Are these HUMAN moments the result of living an idiotic lifestyle as you like to put it Roger???????
My question to you, Roger Ebert, is why do you feel compelled to rip on Star Wars fans in such a general and cruel fashion? You have always been a great supporter of the Star Wars franchise, even standing up for the most maligned of the films, "The Phantom Menace." In 1999, You were one of the few mainstream members of the film critic community to give a very favorable review to the first prequel. You claimed that the reason most critics were so harsh about Episode One is because it was shown in a simple popcorn palace – your exact words – with a broken air conditioner.
You claim the environment of that screening made the critics cranky thus the poor reviews. Maybe you should see "Fanboys" the way I did – In a theater packed with Star Wars fans and fans of comedy. You will find that all things funny are better appreciated in a room packed with laughter and energy – not from watching a screener copy on your lazy boy in your Lake Shore penthouse. Since your positive review of "The Phantom Menace," you have pretty much ripped on anything having to do with Star Wars. Is this your way of making it up to your cronies in your industry??? Are you embarrassed you admitted you liked "Phantom Menace" (a wonderful film) in the first place?
So, Please take time to reconsider the terrible way you depicted the broad base of Star Wars fandom. What's wrong with an individual expressing his love and passion for a film franchise that influenced so many? Call us geeks or nerds, whatever you want. Because at the end of the day, we are all just people. And lets face it, at the end of the day, you are nothing more than simply a glorified movie nerd yourself. Eat that, Roger you Fanboy!!!

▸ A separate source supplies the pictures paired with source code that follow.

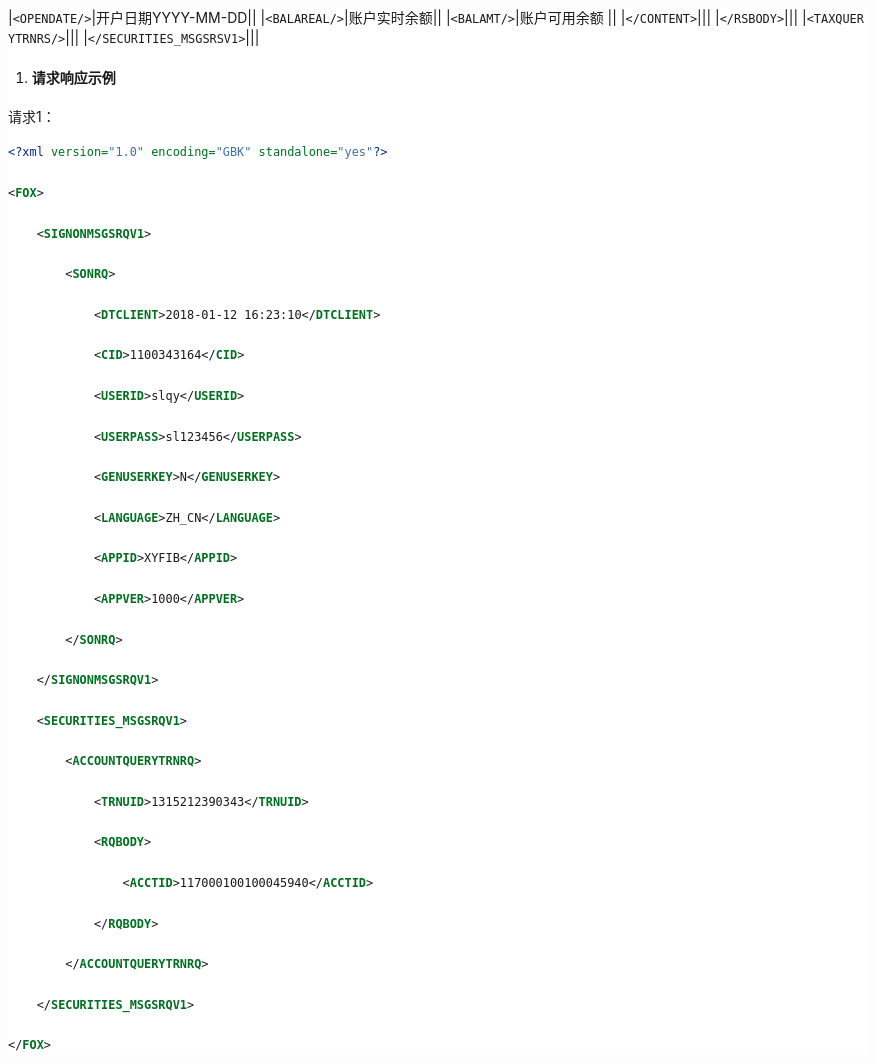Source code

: |`<OPENDATE/>`|开户日期YYYY-MM-DD||
|`<BALAREAL/>`|账户实时余额||
|`<BALAMT/>`|账户可用余额 ||
|`</CONTENT>`|||
|`</RSBODY>`|||
|`<TAXQUERYTRNRS/>`|||
|`</SECURITIES_MSGSRSV1>`|||

1. #### **请求响应示例**

请求1：

```xml
<?xml version="1.0" encoding="GBK" standalone="yes"?>

<FOX>

    <SIGNONMSGSRQV1>

        <SONRQ>

            <DTCLIENT>2018-01-12 16:23:10</DTCLIENT>

            <CID>1100343164</CID>

			<USERID>slqy</USERID>

			<USERPASS>sl123456</USERPASS>

            <GENUSERKEY>N</GENUSERKEY>

            <LANGUAGE>ZH_CN</LANGUAGE>

            <APPID>XYFIB</APPID>

            <APPVER>1000</APPVER>

        </SONRQ>

    </SIGNONMSGSRQV1>

    <SECURITIES_MSGSRQV1>

        <ACCOUNTQUERYTRNRQ>

            <TRNUID>1315212390343</TRNUID>

            <RQBODY>

                <ACCTID>117000100100045940</ACCTID>

            </RQBODY>

        </ACCOUNTQUERYTRNRQ>

    </SECURITIES_MSGSRQV1>

</FOX>
```
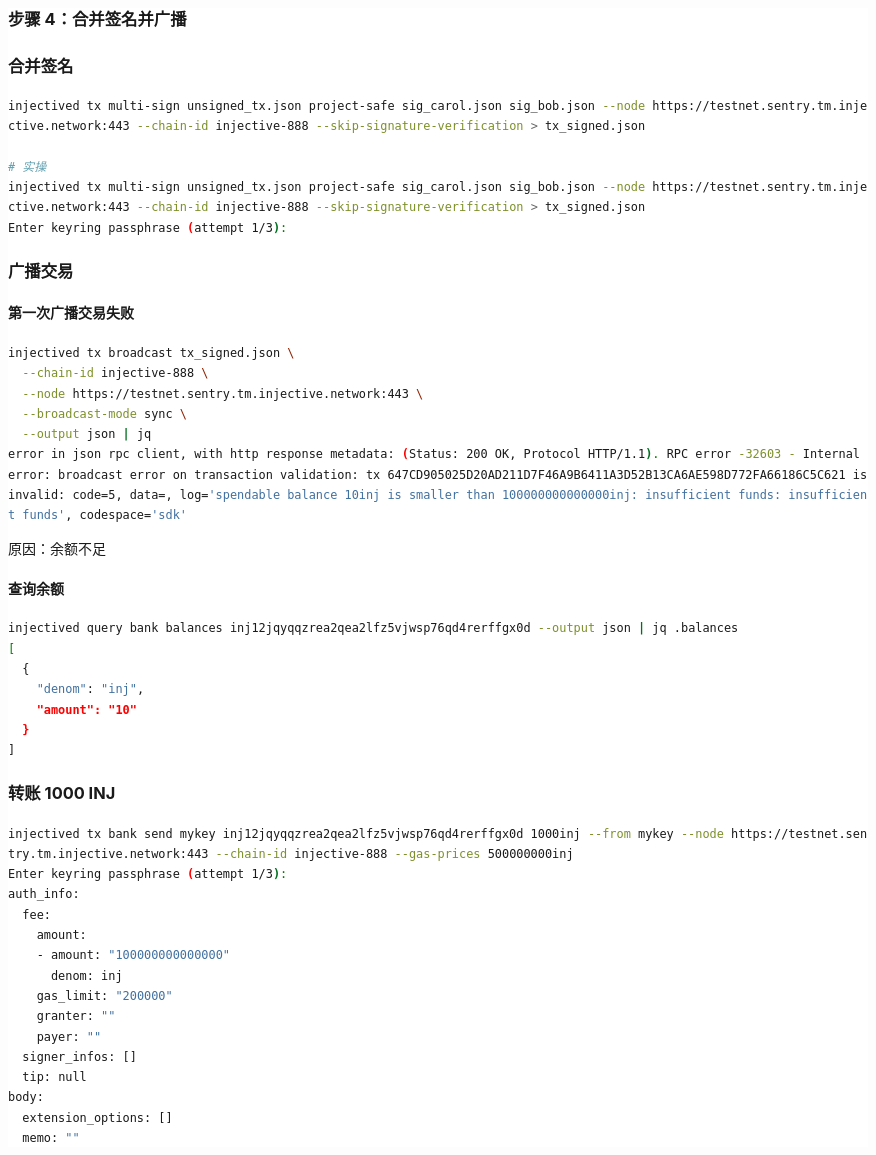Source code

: ### 步骤 4：合并签名并广播

### **合并签名**

```bash
injectived tx multi-sign unsigned_tx.json project-safe sig_carol.json sig_bob.json --node https://testnet.sentry.tm.injective.network:443 --chain-id injective-888 --skip-signature-verification > tx_signed.json

# 实操
injectived tx multi-sign unsigned_tx.json project-safe sig_carol.json sig_bob.json --node https://testnet.sentry.tm.injective.network:443 --chain-id injective-888 --skip-signature-verification > tx_signed.json
Enter keyring passphrase (attempt 1/3):
```

### **广播交易**

#### 第一次**广播交易**失败

```bash
injectived tx broadcast tx_signed.json \
  --chain-id injective-888 \
  --node https://testnet.sentry.tm.injective.network:443 \
  --broadcast-mode sync \
  --output json | jq
error in json rpc client, with http response metadata: (Status: 200 OK, Protocol HTTP/1.1). RPC error -32603 - Internal error: broadcast error on transaction validation: tx 647CD905025D20AD211D7F46A9B6411A3D52B13CA6AE598D772FA66186C5C621 is invalid: code=5, data=, log='spendable balance 10inj is smaller than 100000000000000inj: insufficient funds: insufficient funds', codespace='sdk'
```

原因：余额不足

#### 查询余额

```bash
injectived query bank balances inj12jqyqqzrea2qea2lfz5vjwsp76qd4rerffgx0d --output json | jq .balances
[
  {
    "denom": "inj",
    "amount": "10"
  }
]
```

### 转账 1000 INJ

```bash
injectived tx bank send mykey inj12jqyqqzrea2qea2lfz5vjwsp76qd4rerffgx0d 1000inj --from mykey --node https://testnet.sentry.tm.injective.network:443 --chain-id injective-888 --gas-prices 500000000inj
Enter keyring passphrase (attempt 1/3):
auth_info:
  fee:
    amount:
    - amount: "100000000000000"
      denom: inj
    gas_limit: "200000"
    granter: ""
    payer: ""
  signer_infos: []
  tip: null
body:
  extension_options: []
  memo: ""
```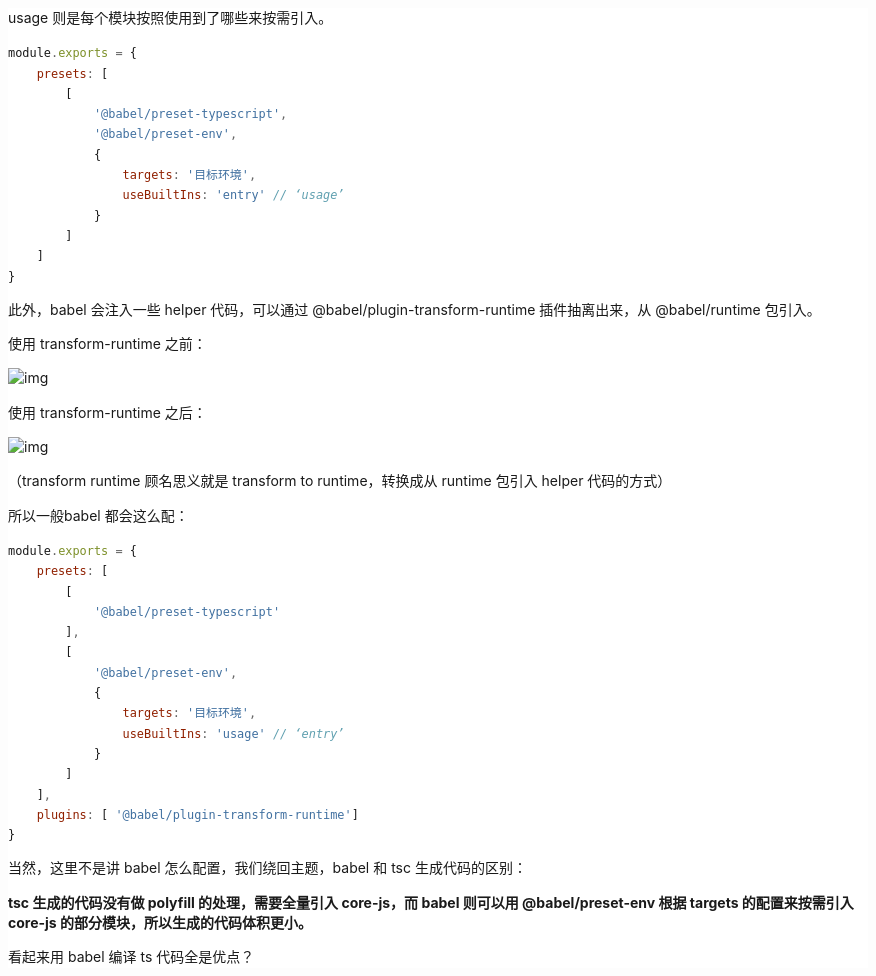 usage 则是每个模块按照使用到了哪些来按需引入。

```javascript
module.exports = {
    presets: [
        [
            '@babel/preset-typescript',
            '@babel/preset-env',
            {
                targets: '目标环境',
                useBuiltIns: 'entry' // ‘usage’
            }
        ]
    ]
}
```

此外，babel 会注入一些 helper 代码，可以通过 @babel/plugin-transform-runtime 插件抽离出来，从 @babel/runtime 包引入。

使用 transform-runtime 之前：

![img](https://p3-juejin.byteimg.com/tos-cn-i-k3u1fbpfcp/59a09d4e83964506bf43471ff8240634~tplv-k3u1fbpfcp-zoom-in-crop-mark:3024:0:0:0.awebp?)

使用 transform-runtime 之后：

![img](https://p3-juejin.byteimg.com/tos-cn-i-k3u1fbpfcp/2846306a47b648fda5564d2cd071fb79~tplv-k3u1fbpfcp-zoom-in-crop-mark:3024:0:0:0.awebp?)

（transform runtime 顾名思义就是 transform to runtime，转换成从 runtime 包引入 helper 代码的方式）

所以一般babel 都会这么配：

```javascript
module.exports = {
    presets: [
        [
            '@babel/preset-typescript'
        ],
        [
            '@babel/preset-env',
            {
                targets: '目标环境',
                useBuiltIns: 'usage' // ‘entry’
            }
        ]
    ],
    plugins: [ '@babel/plugin-transform-runtime']
}
```

当然，这里不是讲 babel 怎么配置，我们绕回主题，babel 和 tsc 生成代码的区别：

**tsc 生成的代码没有做 polyfill 的处理，需要全量引入 core-js，而 babel 则可以用 @babel/preset-env 根据 targets 的配置来按需引入 core-js 的部分模块，所以生成的代码体积更小。**

看起来用 babel 编译 ts 代码全是优点？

There used to be a time when I would seek out your columns and books. This is despite the fact that when you and the late, great Gene Siskel did a week of radio talk shows that I produced at The Loop in Chicago back in 1992, you ordered 3 pizzas, offered Gene a slice, and offered me nothing. This is back in the day when I was in my early 20s, poor, making no money, and a slice of pizza would have been a nice thank you for all the work I did for you that week. Do you know how hard it is to concentrate on work when someone is slamming a delicious pizza down their gullet right in front of ya???
And I would still seek out your newspaper articles and TV shows even though in 1997, when you sat next to me at the media screening of "The Empire Strikes Back Special Edition" and you fell asleep on my shoulder. What does that say for your reputation and credibility??? I was amused to see that your review of the Special Editions really didn't expand on your reviews for the original films… I think we know why. Call my lifestyle idiotic, Roger, but at least I'm not phoning it in!
An idiotic lifestyle??? How dare you Roger Ebert. How dare you.
Oh yeah, and since you claim "the movie would have been better if it poked more fun of Star Wars fans", then I suggest if you ever see me, a Star Wars fan, walking down Michigan Ave. in Chicago, why don't you try to make fun of me? We shall see how funny THAT truly would be. I guarantee you that I will be the only one walking away laughing. To quote Luke Skywalker to Jabba the Hutt in Return of the Jedi "It's the last mistake you'll ever make."
Star Wars is Forever, Roger. And you can Suck it.